February 3, 2008 Posted by Scott at 12:12 PM

Joe Malchow draws our attention to the important lecture on university governance by Second Circuit Judge Jose Cabranes. (Judge Cabranes is married to my Dartmouth classmate, former Dartmouth trustee and Yale Law School Professor Kate Stith-Cabranes, whose comments we have previously noted here in connection with Dartmouth and other matters.)

The New York Sun provides an editorial salute to Judge Cabranes's lecture. As Joe notes, Judge Cabranes's "point that trustees need to become more activist supervisors is unmistakably relevant at Dartmouth." Joe quotes this passage from the Sun editorial:

If trustees “ever actually turned down a candidate for an academic appointment (say, on the basis of articulable institutional concerns), the university likely would be thrown into turmoil,” the judge writes. He pointedly mentions a former provost of Columbia, Jonathan Cole, who is “apparently under the impression that harsh criticism of outspoken faculty members by outsiders constitutes a threat to academic freedom, even when there is no possible effect within the university.”

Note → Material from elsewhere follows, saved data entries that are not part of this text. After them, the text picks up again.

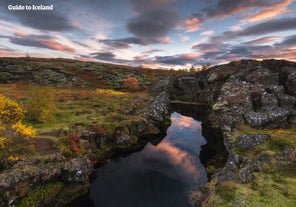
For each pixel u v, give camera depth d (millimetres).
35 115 32125
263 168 19484
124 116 40750
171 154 33844
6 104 28016
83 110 40906
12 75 87688
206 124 49750
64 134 28250
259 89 46375
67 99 50188
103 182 24781
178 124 51125
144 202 21234
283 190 16250
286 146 24203
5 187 16531
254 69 61312
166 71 141125
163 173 27547
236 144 28359
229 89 49562
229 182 18156
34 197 18125
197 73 91188
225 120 41625
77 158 23656
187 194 22812
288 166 19516
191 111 65188
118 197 22016
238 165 22625
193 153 34375
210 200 16312
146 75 118562
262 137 26797
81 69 108188
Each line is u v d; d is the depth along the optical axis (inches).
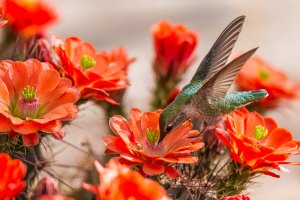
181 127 82.4
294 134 100.3
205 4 134.1
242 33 125.6
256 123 83.4
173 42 88.5
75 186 85.6
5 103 81.7
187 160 81.3
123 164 81.2
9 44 88.3
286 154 82.1
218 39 83.9
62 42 83.8
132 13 130.2
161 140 82.3
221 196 83.2
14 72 82.3
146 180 78.7
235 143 82.5
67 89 82.2
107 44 119.1
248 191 84.4
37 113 82.0
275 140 83.1
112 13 129.4
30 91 81.9
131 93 96.2
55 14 89.3
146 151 82.0
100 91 83.3
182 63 88.8
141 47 117.9
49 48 85.2
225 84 82.8
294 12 135.1
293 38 128.3
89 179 85.6
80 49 84.4
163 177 82.8
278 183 96.2
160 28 88.7
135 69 105.0
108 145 81.6
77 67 83.3
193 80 83.7
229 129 82.4
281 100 88.5
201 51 119.1
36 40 86.3
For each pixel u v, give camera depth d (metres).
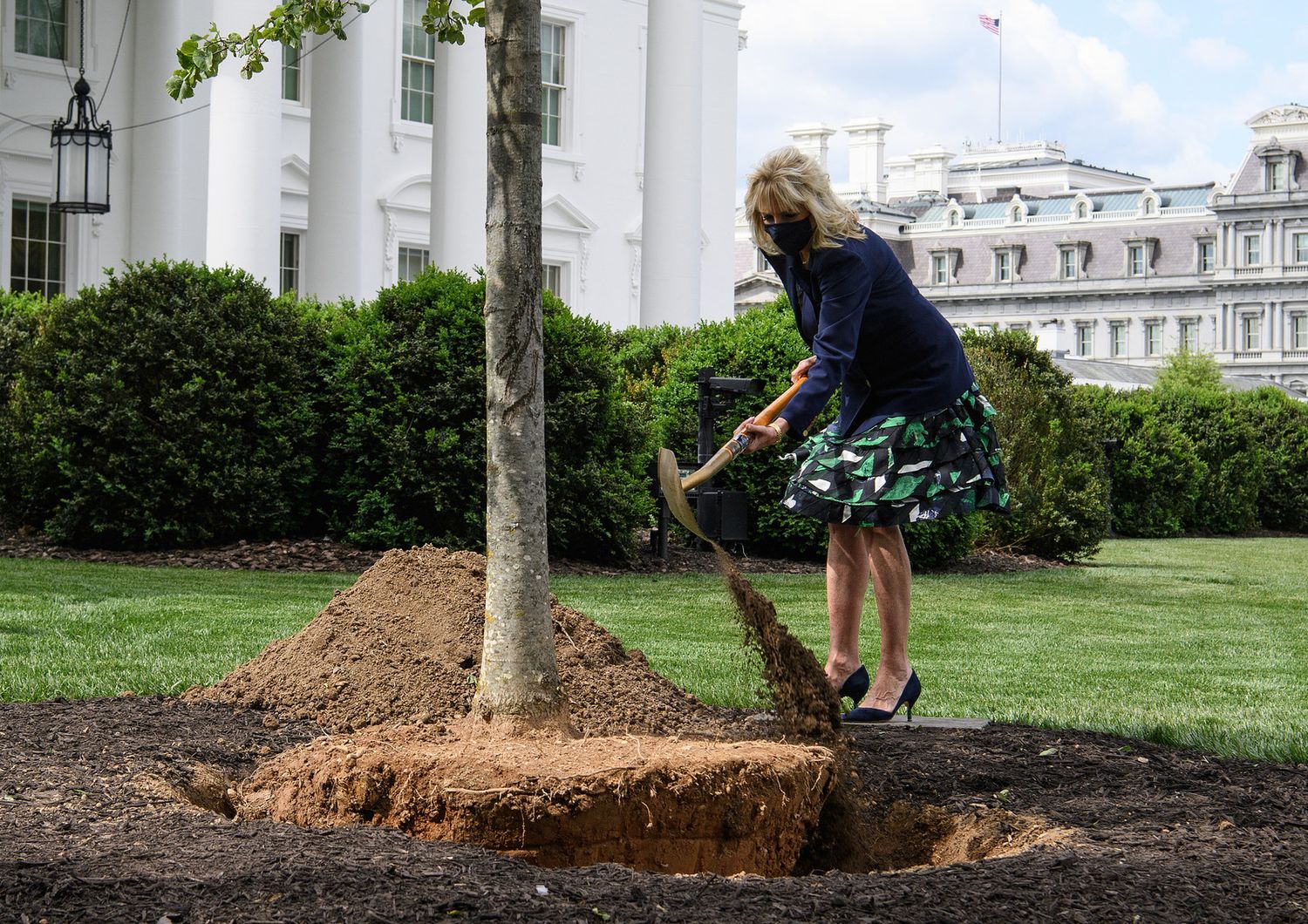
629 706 4.34
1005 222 96.94
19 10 18.19
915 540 13.20
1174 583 12.80
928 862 3.48
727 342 13.21
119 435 10.82
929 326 4.39
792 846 3.27
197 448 10.97
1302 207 86.81
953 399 4.43
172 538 11.12
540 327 3.48
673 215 19.69
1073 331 94.69
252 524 11.23
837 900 2.41
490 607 3.48
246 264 18.88
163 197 18.70
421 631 4.68
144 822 2.91
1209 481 25.02
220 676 5.29
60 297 12.63
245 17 18.56
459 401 11.19
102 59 18.62
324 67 18.02
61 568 9.63
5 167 18.16
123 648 6.05
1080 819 3.34
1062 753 4.20
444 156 18.64
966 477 4.39
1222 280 89.19
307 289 18.33
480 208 18.77
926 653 7.36
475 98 18.61
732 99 28.77
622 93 26.73
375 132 23.16
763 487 12.92
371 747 3.21
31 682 5.07
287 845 2.70
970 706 5.47
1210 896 2.55
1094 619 9.36
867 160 107.06
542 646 3.46
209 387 11.05
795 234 4.19
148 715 4.35
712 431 12.48
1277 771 4.02
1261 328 88.69
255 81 18.88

Judge Cabranes also offers a view into how universities deal with the Reserve Officers Training Corps. “The usual playbook is this: Trustees are informed by presidents that, for a variety of political or academic reasons, the faculty would find the return of ROTC intolerable and that any action to the contrary by trustees would make the president’s own position within the university untenable.”

Governing boards of universities, the judge writes, do not really govern. They “exercise very little authority other than their power to hire and fire presidents and their power to raise money and prudently manage the university’s endowment — in support of activities over which they have little or no influence.”

We have closely followed questions of college governance as they have emerged at Dartmouth over the past three years, starting with my Standard column "Bucking the deans at Dartmouth."